A minha escolha recaiu no conto Coração de pássaro escrito por Mar Benegas e ilustrado por Rachel Caiano.
Trata-se de uma releitura. Mantenho a minha opinião inicial. Quanto mais o leio, mais e mais o considero maravilhoso.
Remeto-vos para a apreciação que escrevi quando descobri este objecto lindíssimo pela história e pelas ilustrações.
leituras...trilhos...evasões...: Mar Benegas
06 dezembro, 2025
𝑽𝒊𝒔𝒊𝒕𝒂𝒓 𝒂𝒎𝒊𝒈𝒐𝒔 𝒆 𝒐𝒖𝒕𝒓𝒐𝒔 𝒄𝒐𝒏𝒕𝒐𝒔, de Luísa Costa Gomes
Autora: Luísa Costa Gomes
Título: Visitar amigos e outros contos
N.º de páginas: 228
Editora: D. Quixote
Edição (2.ª): Outubro 2024
Classificação: Contos
N.º de Registo: (3658)
OPINIÃO ⭐⭐⭐⭐
Em Visitar Amigos e outros contos, Luísa Costa Gomes parte de um gesto simples — visitar — para construir um conjunto de 13 narrativas que iluminam o quotidiano com ironia fina e uma inteligência subtil. A visita, aparentemente banal, transforma-se num palco narrativo que expõe a teatralidade das relações, a fragilidade dos afectos e a estranheza que habita os gestos mais rotineiros. Cada conto funciona como uma porta entreaberta para a vida dos outros, mas também para a nossa: ao observarmos as casas, os hábitos e os silêncios alheios, reconhecemos os nossos próprios desconfortos, expectativas e pequenas ilusões.
A autora trabalha a frase com precisão e humor fino, revelando tensões íntimas e pequenas contradições humanas sem nunca perder a leveza. Há humor, mas nunca gratuito; há crítica social, mas sempre filtrada por uma atenção profunda ao comportamento humano.

> EM QUE CONSISTE
Segundo o excerto, por que motivo cada conto de Visitar amigos e outros contos abre uma porta não só para a vida dos outros, mas também para a do leitor? Responda em uma a três frases. O material não tem qualquer papel neste exercício.

> DADOS BRUTOS
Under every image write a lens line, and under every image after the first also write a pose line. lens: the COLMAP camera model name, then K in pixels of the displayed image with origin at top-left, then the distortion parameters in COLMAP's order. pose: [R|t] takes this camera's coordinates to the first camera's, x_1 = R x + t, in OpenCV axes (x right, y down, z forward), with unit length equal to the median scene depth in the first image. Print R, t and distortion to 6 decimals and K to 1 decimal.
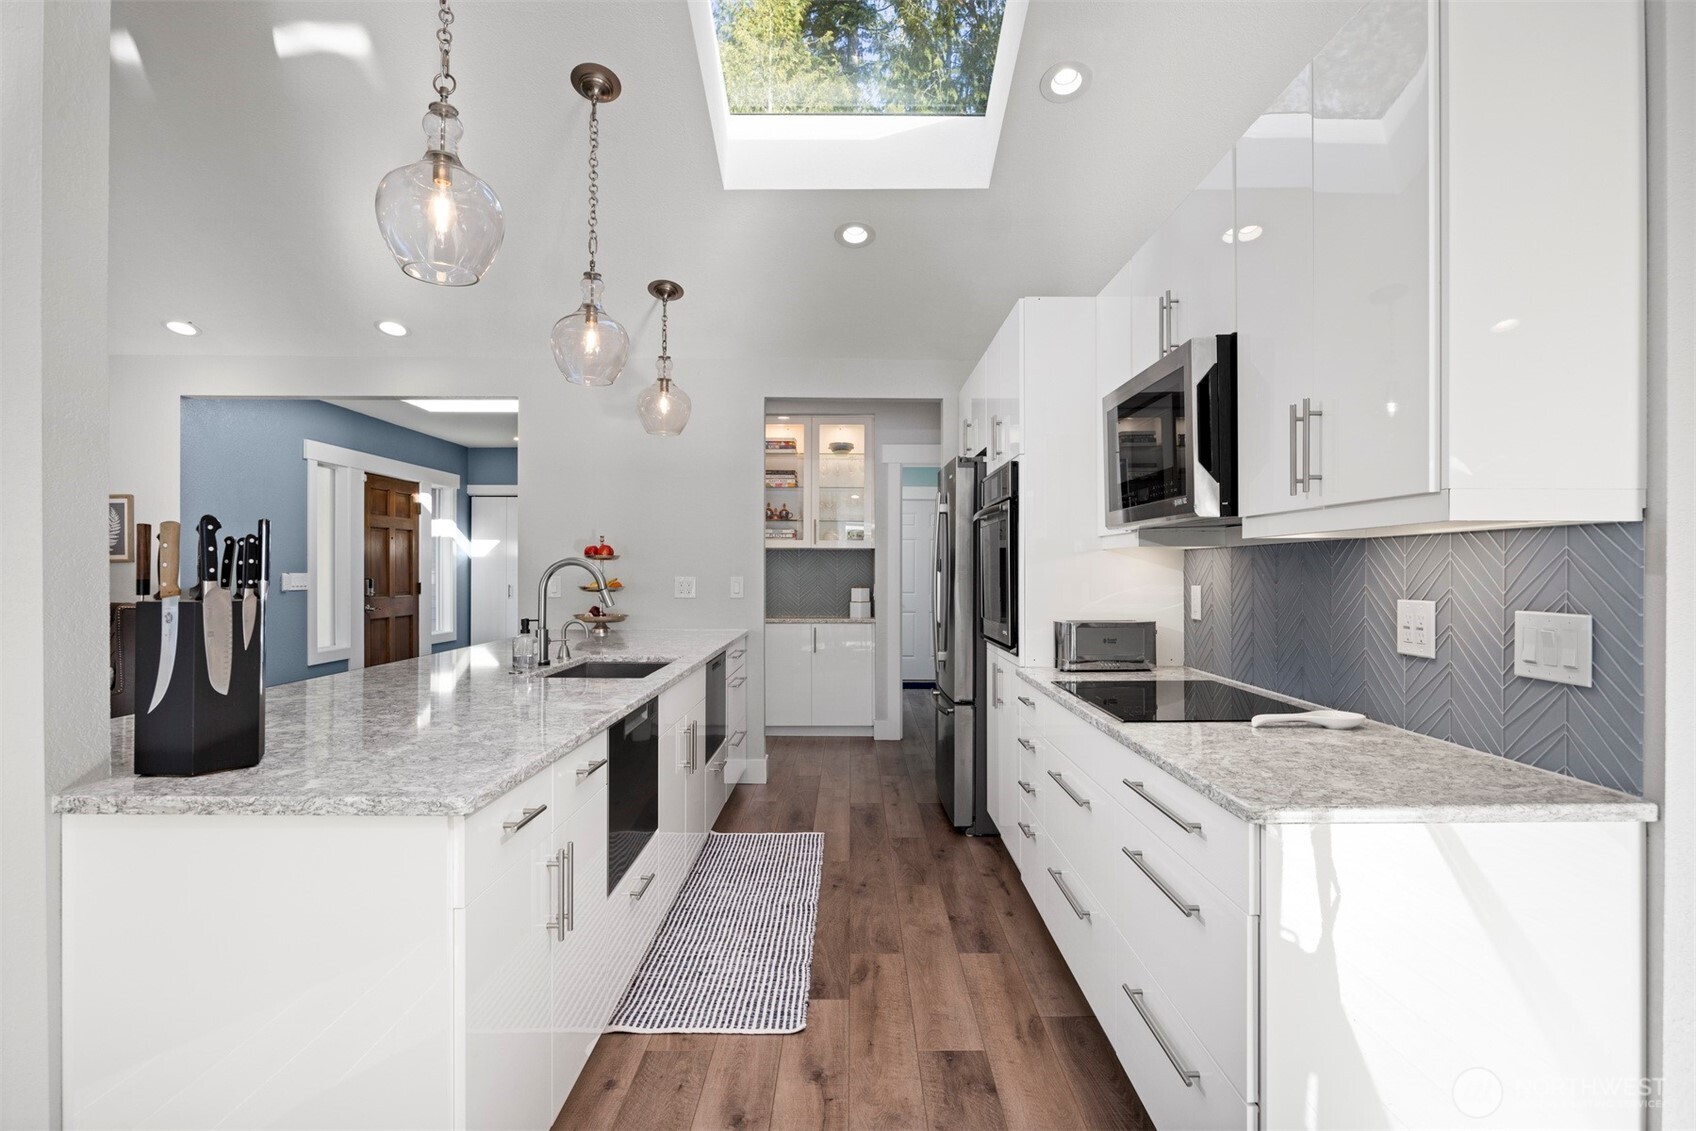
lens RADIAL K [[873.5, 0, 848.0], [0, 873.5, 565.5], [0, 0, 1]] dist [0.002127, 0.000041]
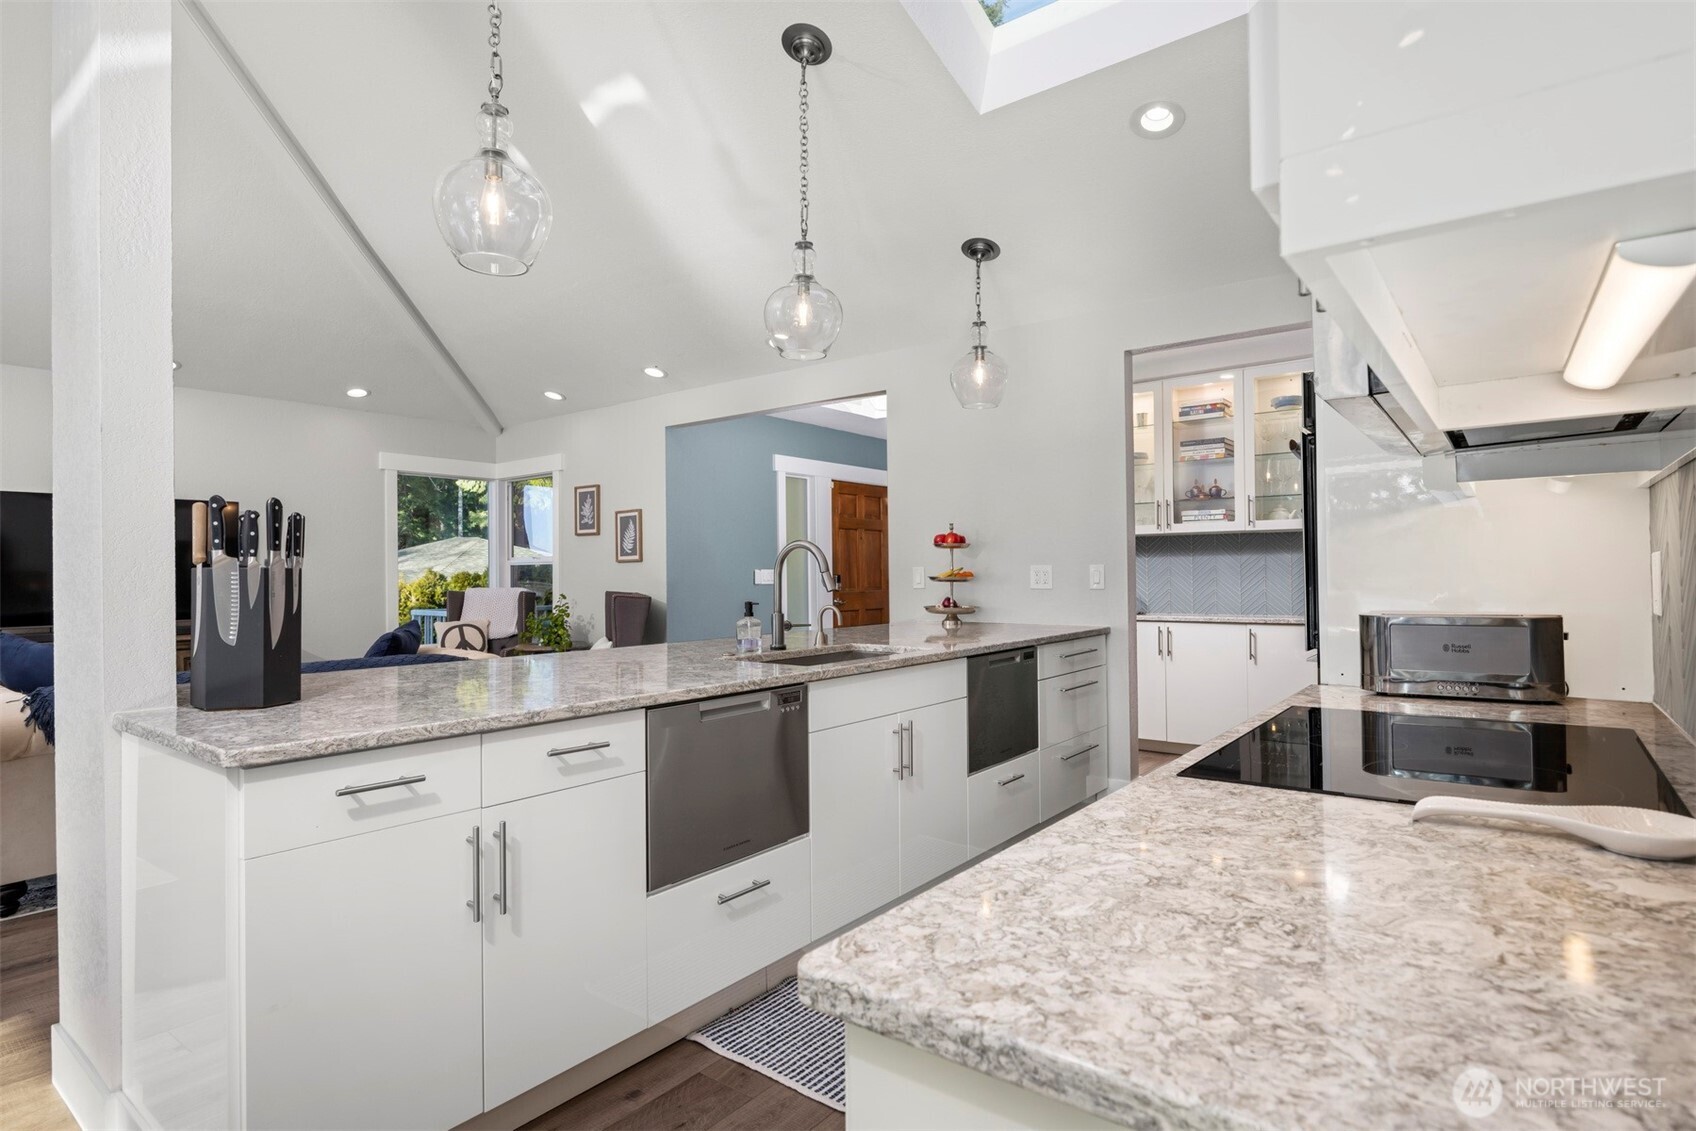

> RESULTADO DO EXERCÍCIO
Porque, ao observar as casas, os hábitos e os silêncios alheios, o leitor reconhece os seus próprios desconfortos, expectativas e pequenas ilusões.